Küçük bir şehirde yaşarken sanki bütün acı tatlı, yeni eski, geçmişinle ve geleceğinle yaşıyordun. Bu büyük bir yük değil mi aslında insan zihni için? Kötü veya unutulmak istenenler hep var. İyi ve artırılmak istenenler hep korunmaya muhtaç. Sağlıklı bir denge kurmak, zihnen saplanıp kalmamak biraz özveri istiyor doğrusu ve bu tek başına yapabileceğiniz bir şey değil, çünkü bu tek başına kesinlikle bir anlam ifade etmiyor. Kolektif bir çaba, içinde güven duygusunu barındıran, uyumlu bir çaba gerektiriyor.

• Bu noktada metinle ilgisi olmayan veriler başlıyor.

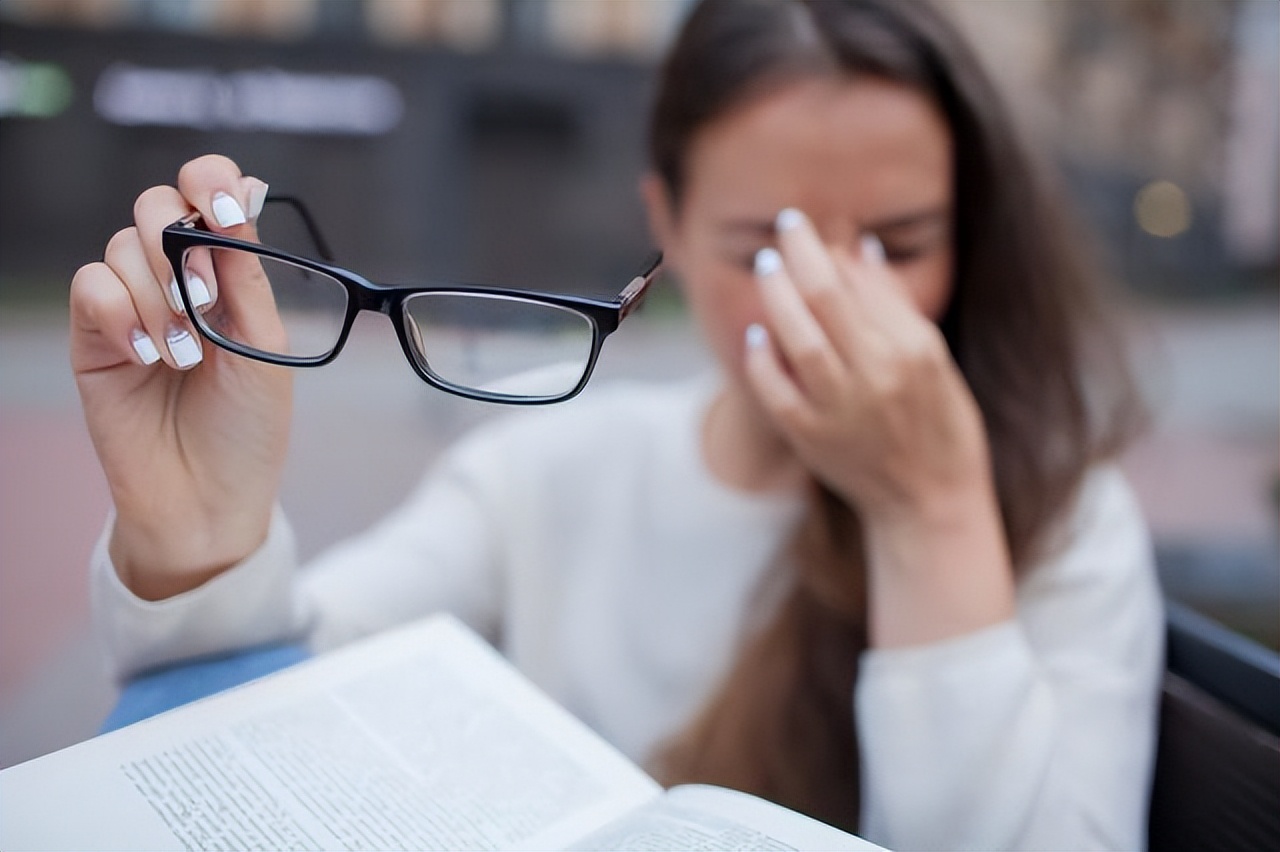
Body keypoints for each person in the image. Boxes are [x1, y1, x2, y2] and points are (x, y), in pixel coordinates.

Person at [70, 0, 1163, 848]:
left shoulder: (1057, 519)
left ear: (971, 238)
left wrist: (931, 511)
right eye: (764, 253)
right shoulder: (547, 470)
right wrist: (200, 532)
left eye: (899, 242)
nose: (830, 302)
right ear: (668, 233)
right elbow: (275, 717)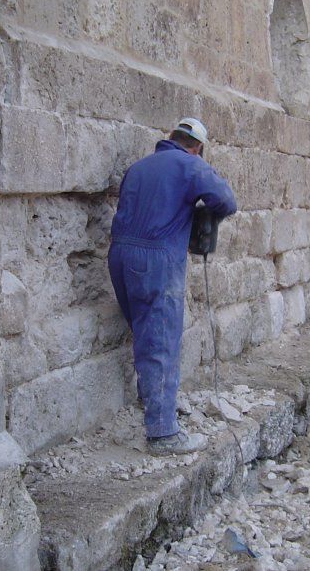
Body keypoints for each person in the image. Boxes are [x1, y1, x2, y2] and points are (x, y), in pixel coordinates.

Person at [108, 118, 237, 456]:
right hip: (157, 259)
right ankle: (162, 433)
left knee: (142, 329)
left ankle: (151, 399)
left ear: (171, 137)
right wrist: (202, 211)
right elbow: (226, 200)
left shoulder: (138, 167)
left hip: (120, 255)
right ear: (197, 147)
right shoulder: (190, 165)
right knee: (161, 340)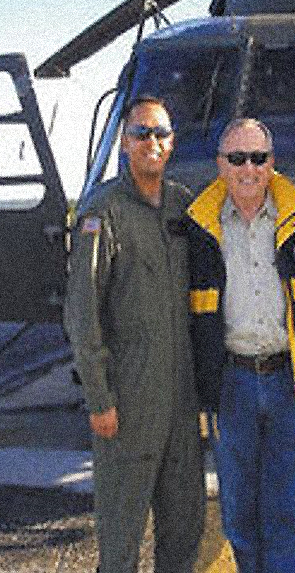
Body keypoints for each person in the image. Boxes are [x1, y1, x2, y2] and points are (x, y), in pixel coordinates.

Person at [64, 97, 205, 573]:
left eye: (161, 133)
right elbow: (82, 313)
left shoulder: (184, 206)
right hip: (127, 403)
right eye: (141, 133)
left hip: (182, 404)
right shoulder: (102, 211)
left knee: (184, 529)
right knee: (121, 537)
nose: (152, 142)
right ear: (124, 144)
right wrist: (99, 398)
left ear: (172, 143)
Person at [185, 118, 295, 573]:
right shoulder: (199, 228)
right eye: (237, 158)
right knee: (239, 510)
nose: (249, 168)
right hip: (232, 384)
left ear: (272, 163)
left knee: (287, 508)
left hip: (289, 382)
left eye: (259, 158)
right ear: (220, 165)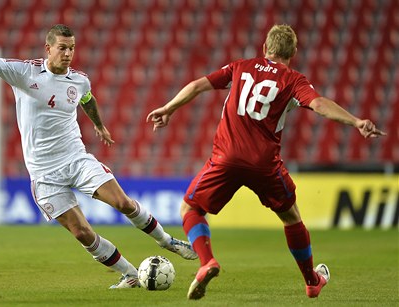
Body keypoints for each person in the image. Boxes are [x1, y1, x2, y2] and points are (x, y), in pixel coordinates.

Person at [147, 24, 386, 300]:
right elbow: (319, 105)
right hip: (264, 163)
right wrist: (356, 121)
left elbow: (198, 85)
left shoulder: (240, 67)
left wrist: (169, 108)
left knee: (191, 208)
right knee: (291, 217)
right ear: (293, 52)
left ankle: (207, 261)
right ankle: (311, 280)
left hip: (226, 157)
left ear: (264, 49)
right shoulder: (293, 79)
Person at [0, 24, 197, 289]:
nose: (68, 53)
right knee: (82, 233)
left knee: (123, 203)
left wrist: (98, 124)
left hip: (76, 159)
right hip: (44, 174)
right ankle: (129, 274)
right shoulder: (24, 72)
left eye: (71, 48)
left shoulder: (79, 79)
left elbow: (87, 98)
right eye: (62, 48)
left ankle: (167, 241)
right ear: (48, 48)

Bu nedenle yaşananları doğru anlamlandırmak, sürdürülebilir bir düzen getirebilir. İnsanı hoyratlıktan alıkoyuyor öte yandan çünkü, bir noktada kaynakların kısıtlılığı söz konusu ve bunun bir bedeli var.
Kaynak derken, kaynak daha çok insan ilişkileri oluyor. Bunun getirisi olarak kurduğunuz bağlam sayesinde, para kazanabilirsiniz ya da sosyal bir çevre kurabilirsiniz. Kalıcı ve zaman isteyen şeylere ulaşmak için elverişli bir ortamdasınızdır. Bir şeyler biriktirmek, dostluğunuzu artırmak, saklamak muhafaza etmek ve hatta sırf kendinize odaklanmak kendinizi çoğaltmak mümkün hale gelebilir.
Şayet uygun bir bağlam bulamaz veya sağlayamazsanız işte o zaman bir şeylere saplanıp kalıyorsunuz. Her şey, o kadar iç içe oluyor ki, kendi mahremiyetiniz aslında, başkasının kaderi haline gelebiliyor. Kolektif bilinç elverdiği izin verdiği kadar objektif olabilirsiniz. Onun dışında kural aslında sübjektifliktir.